2. Toil in the interests of earthly kingdoms is often toil for that which shall be destroyed, and which shall come to nought. "The people shall labour in the very fire, and the people shall weary themselves for very vanity" (ver. 13), i.e. they should labour in erecting edifices which should be consumed by fire, and thus their toil prove in vain; but toil in the interests of God's kingdom shall prove abiding and eternal in its results.

3. The workers of iniquity, no matter how earnest their toil, should be covered eventually with dishonour and shame - "Woe to him!" etc. (ver. 12) - but all true toilers for God and righteousness shall be divinely approved and honoured.

IV. THE PROSPERITY OF MATERIAL KINGDOMS IS UNCERTAIN; WHEREAS THE TRIUMPH OF GOD'S SPIRITUAL KINGDOM IS ASSURED. "The knowledge of the glory of the Lord shall cover the earth."

V. EARTHLY KINGDOMS ARE LIMITED IN EXTENT; BUT THE SPIRITUAL KINGDOM OF OUR GOD SHALL ATTAIN UNTO UNIVERSAL DOMINION. "The earth shall be filled with the knowledge of the glory of the Lord as the waters cover the sea. - S.D.H.







Woe to him that buildeth a town with blood.
I. THE GROUND OR CAUSE OF THIS CURSE. The crying, crimson sin of bloodshed. In all generations it has been the care of providence, both by civil and religions means, to extinguish all principles of savageness in the minds of men, and to make friendship and tenderness over men's lives a great part of religion. By nothing has this been so highly endeavoured as by the rules and constitution of Christianity.

II. THE CONDITION OF THE PERSON AGAINST WHOM THIS WOE OR CURSE IS DENOUNCED. He was such an one as had actually established a government and built a city with blood. As soon as Cain had murdered his brother he presently betook himself to the building of a city. Bloodiness has usually a connection with building, which represents the setting up of government. Nebuchadnezzar seems to be the person here spoken of.

III. THE LATITUDE AND EXTENT OF THIS WOE OR CURSE, AND WHAT IS COMPREHENDED IN IT. It includes the miseries of both worlds, present and future.

1. It fastens a general hatred and detestation upon such men as persons. Cruelty alarms and calls up all the passions of human nature, and puts them into a posture of hostility and defiance. The tyrant is universally hated and scorned.

2. The torment of continual jealousy and suspicion.

3. The shortness and certain dissolution of the government that endeavours to establish itself with blood.

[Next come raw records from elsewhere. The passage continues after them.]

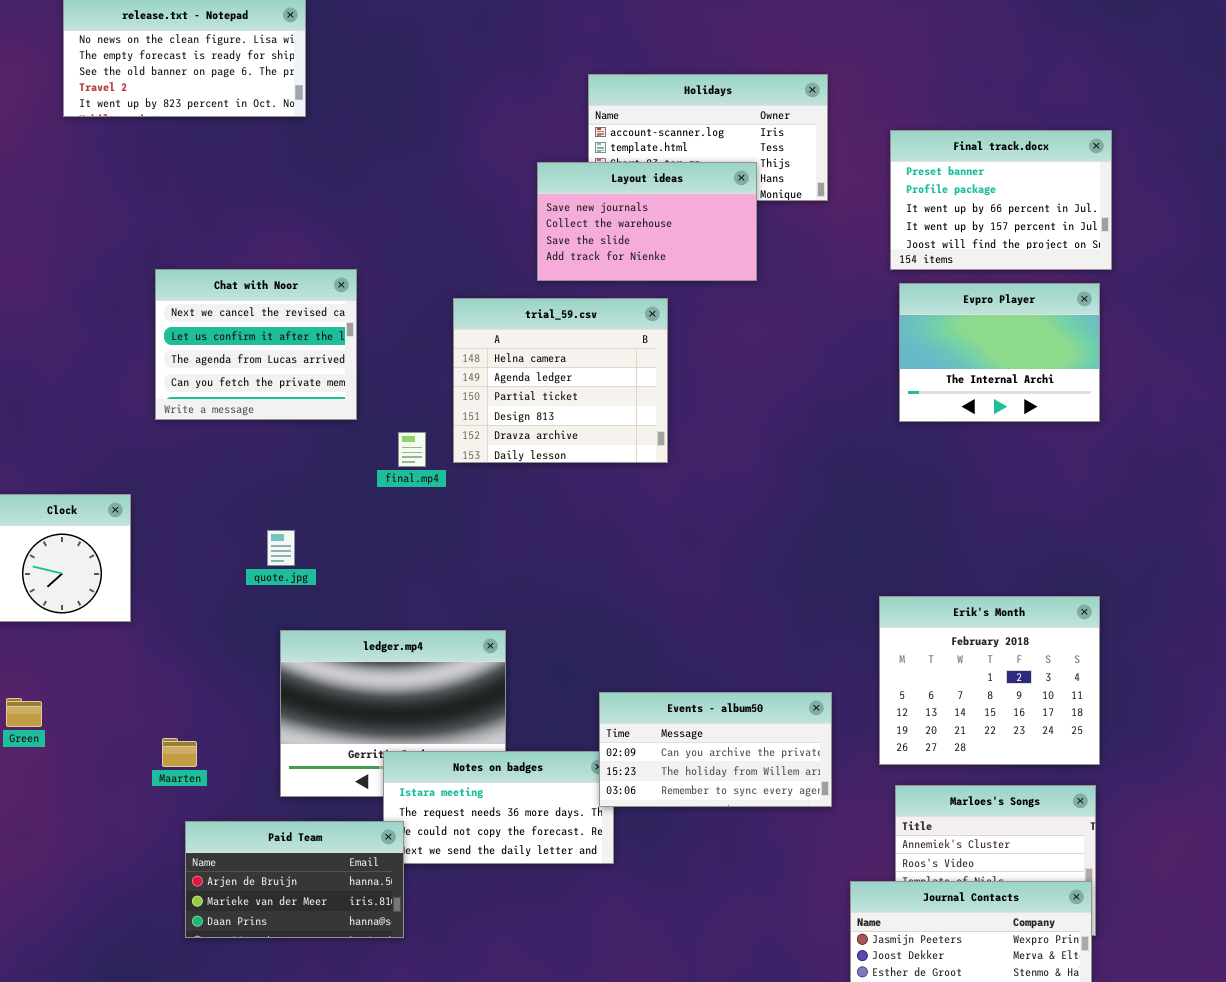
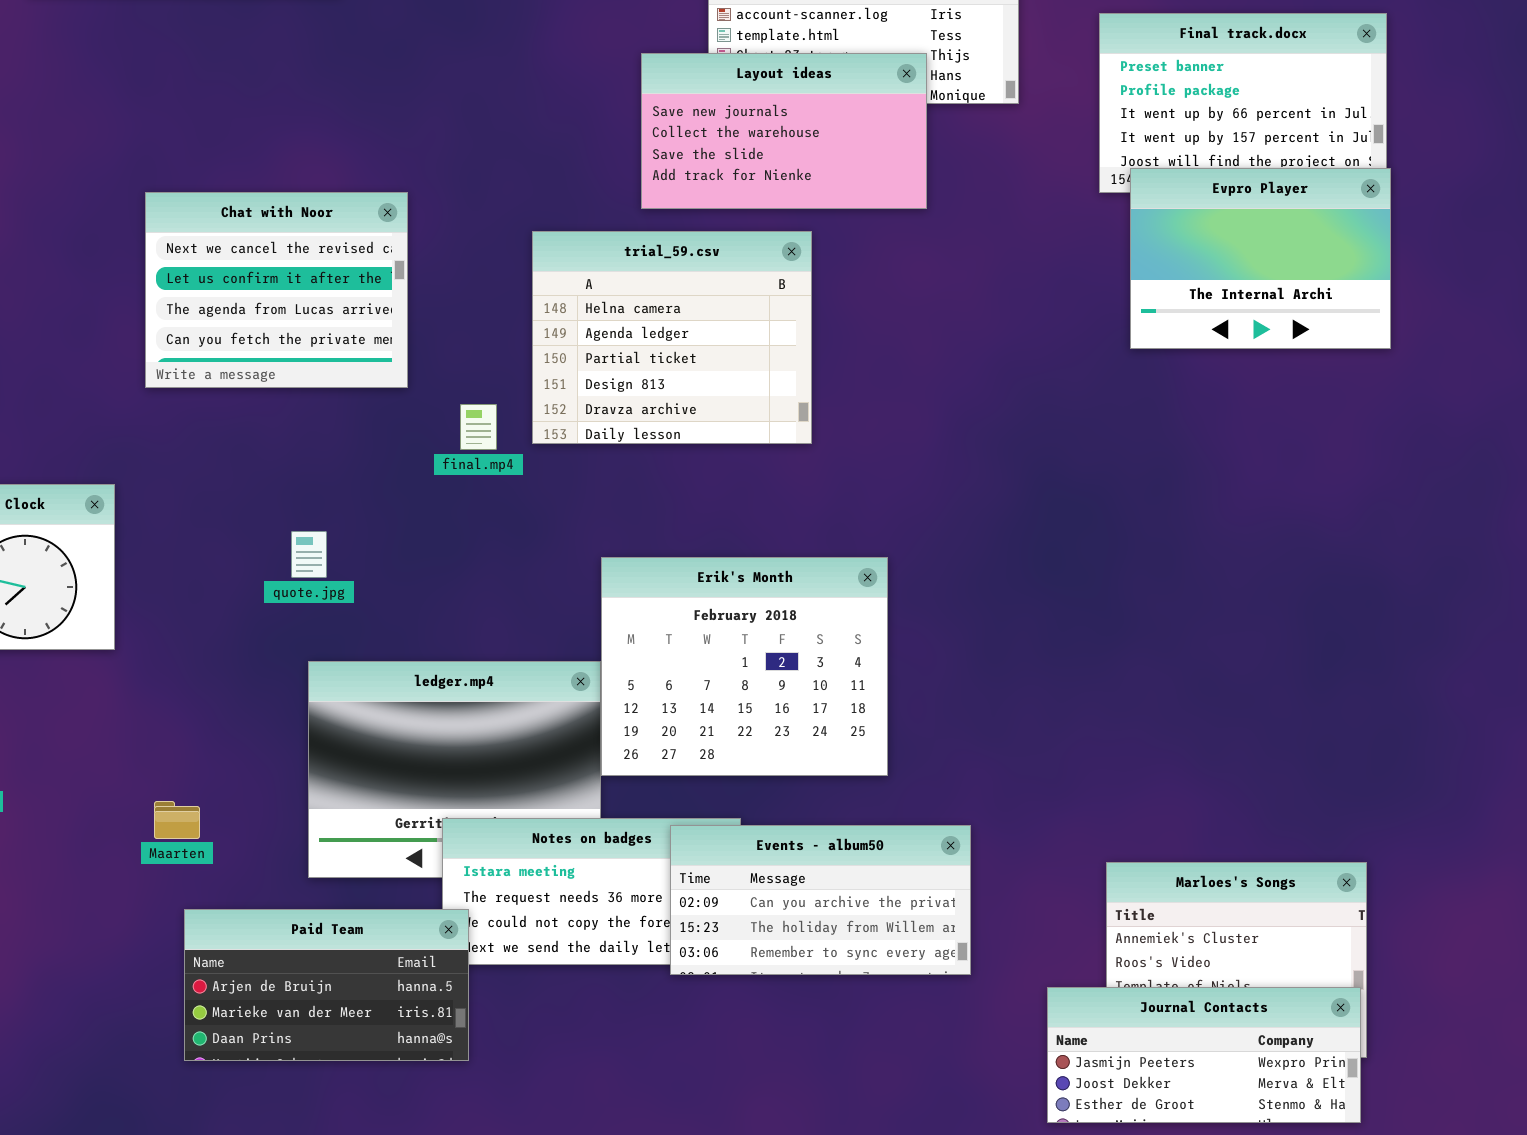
Evpro Player: [899,283,1100,422] -> [1130,168,1391,349], moved
Erik's Month: [879,596,1100,765] -> [601,557,888,776], moved
Events - album50: [599,692,832,807] -> [670,825,971,975], moved

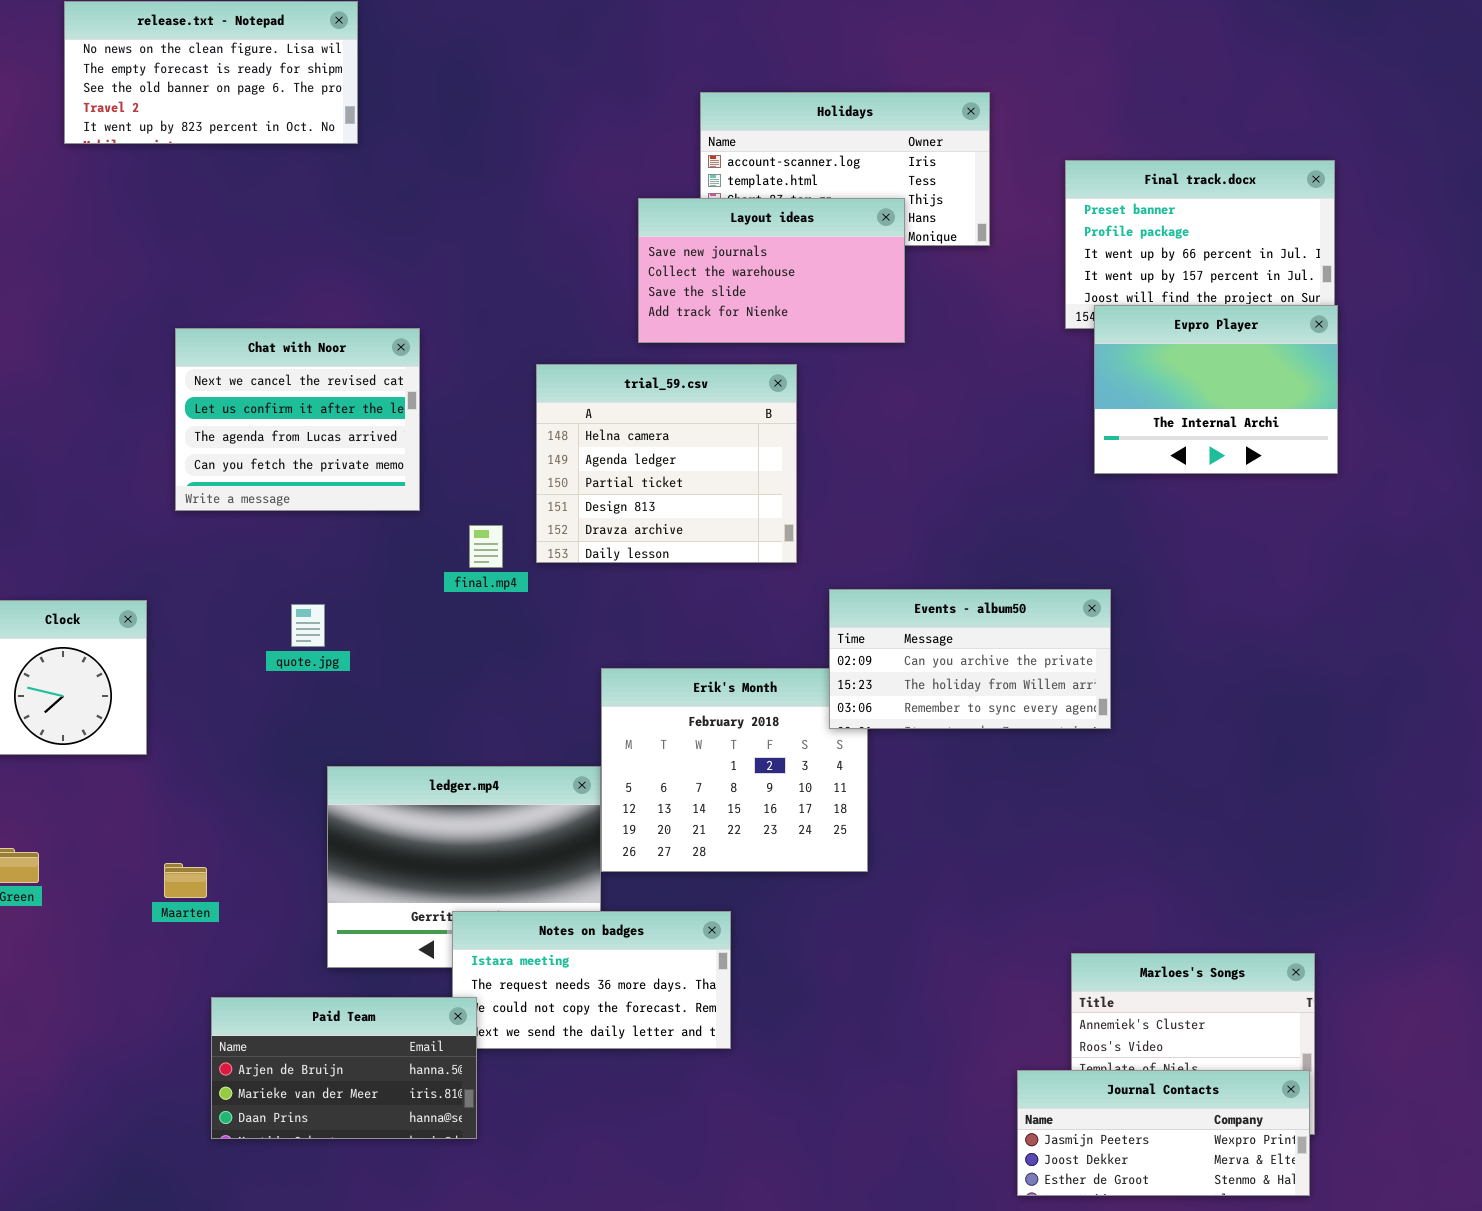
quote.jpg: [291,531,327,578] -> [291,604,325,647], moved
Maarten: [154,801,200,839] -> [164,863,207,898], moved
Events - album50: [670,825,971,975] -> [829,589,1111,729], moved

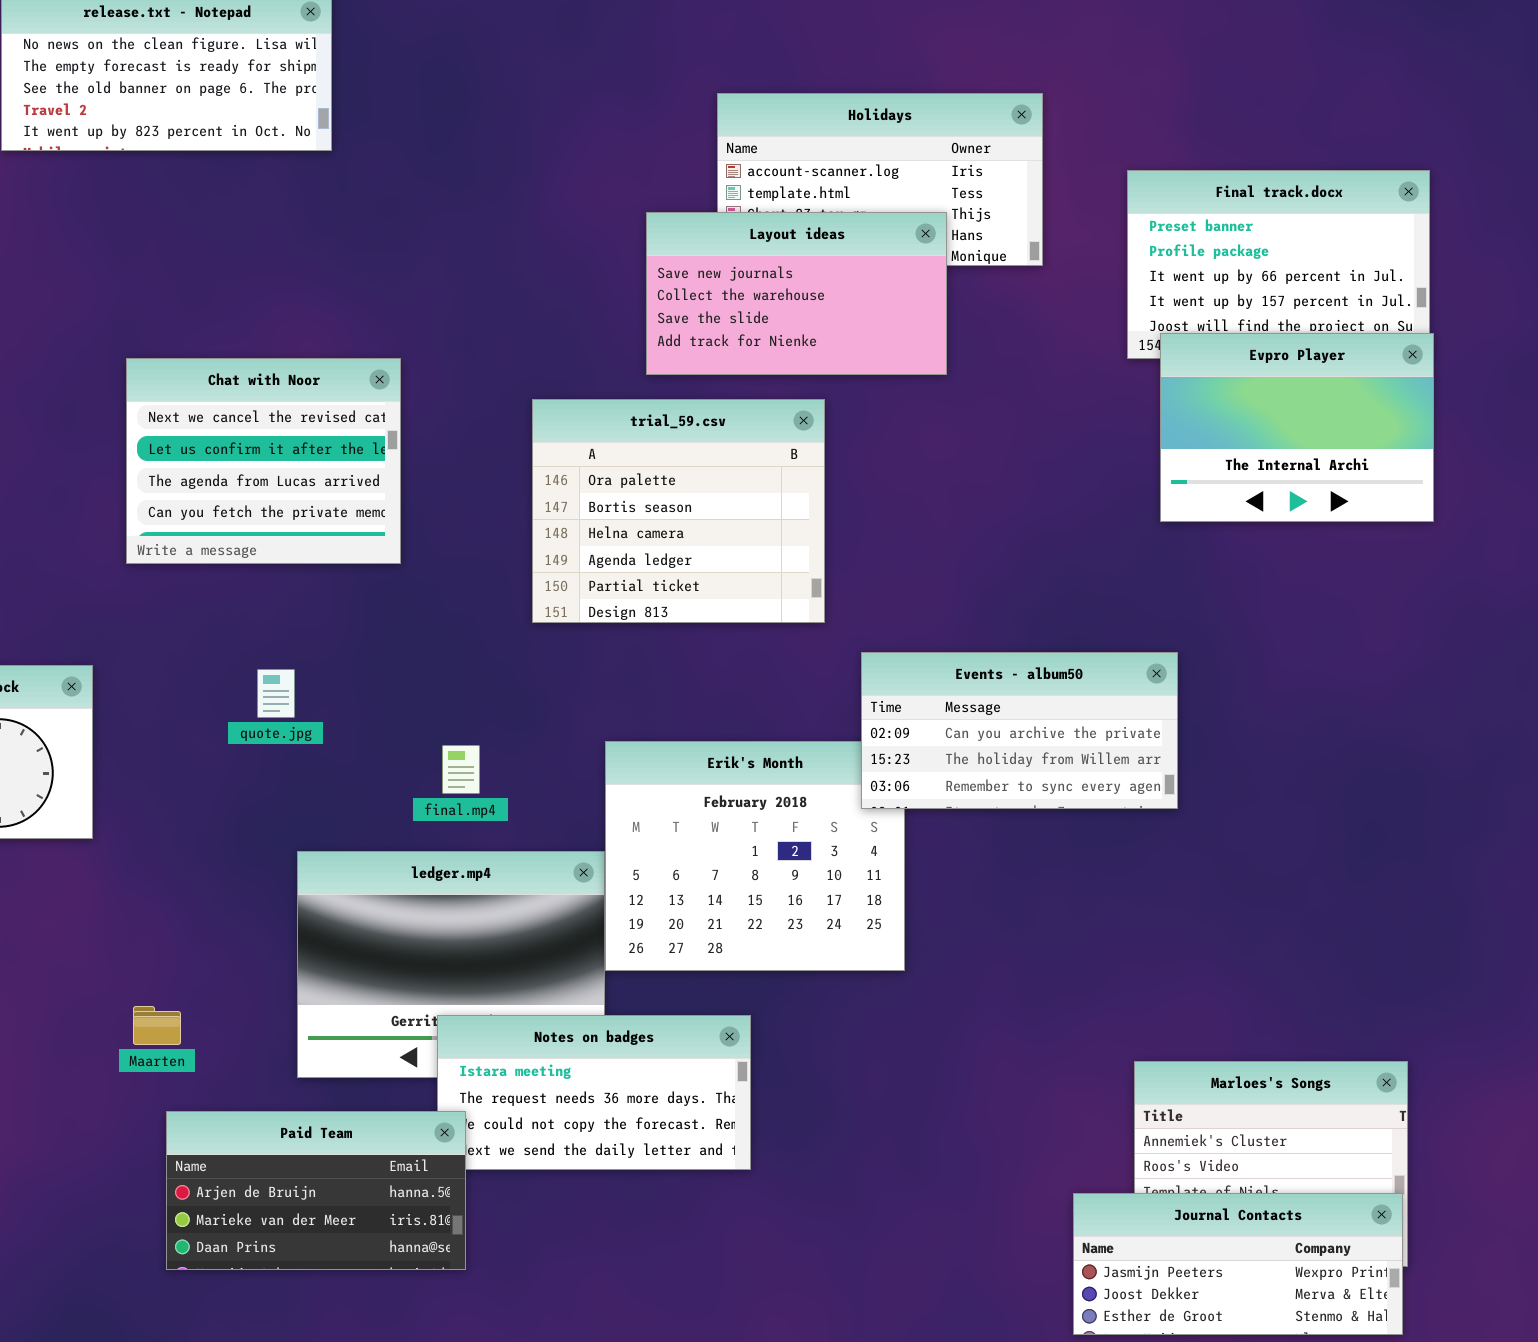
trial_59.csv: [536,364,797,563] -> [532,399,825,623], scrolled up 2 rows
final.mp4: [469,525,503,568] -> [442,745,480,794], moved
Maarten: [164,863,207,898] -> [133,1006,181,1045], moved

4. The sad and dismal end that usually attends such persons.

IV. THE REASONS WHY A CURSE OR WOE IS SO PECULIARLY DENOUNCED AGAINST THIS SIN.

1. It makes the most direct breach upon human society.

2. Because of the malignity of those sins that go in conjunction with it.

V. APPLY TO THE PRESENT OCCASION. All unjust bloodshed is twofold. Either public, and acted by or upon a community, as in a war. Or personal, in the assassination of any particular man.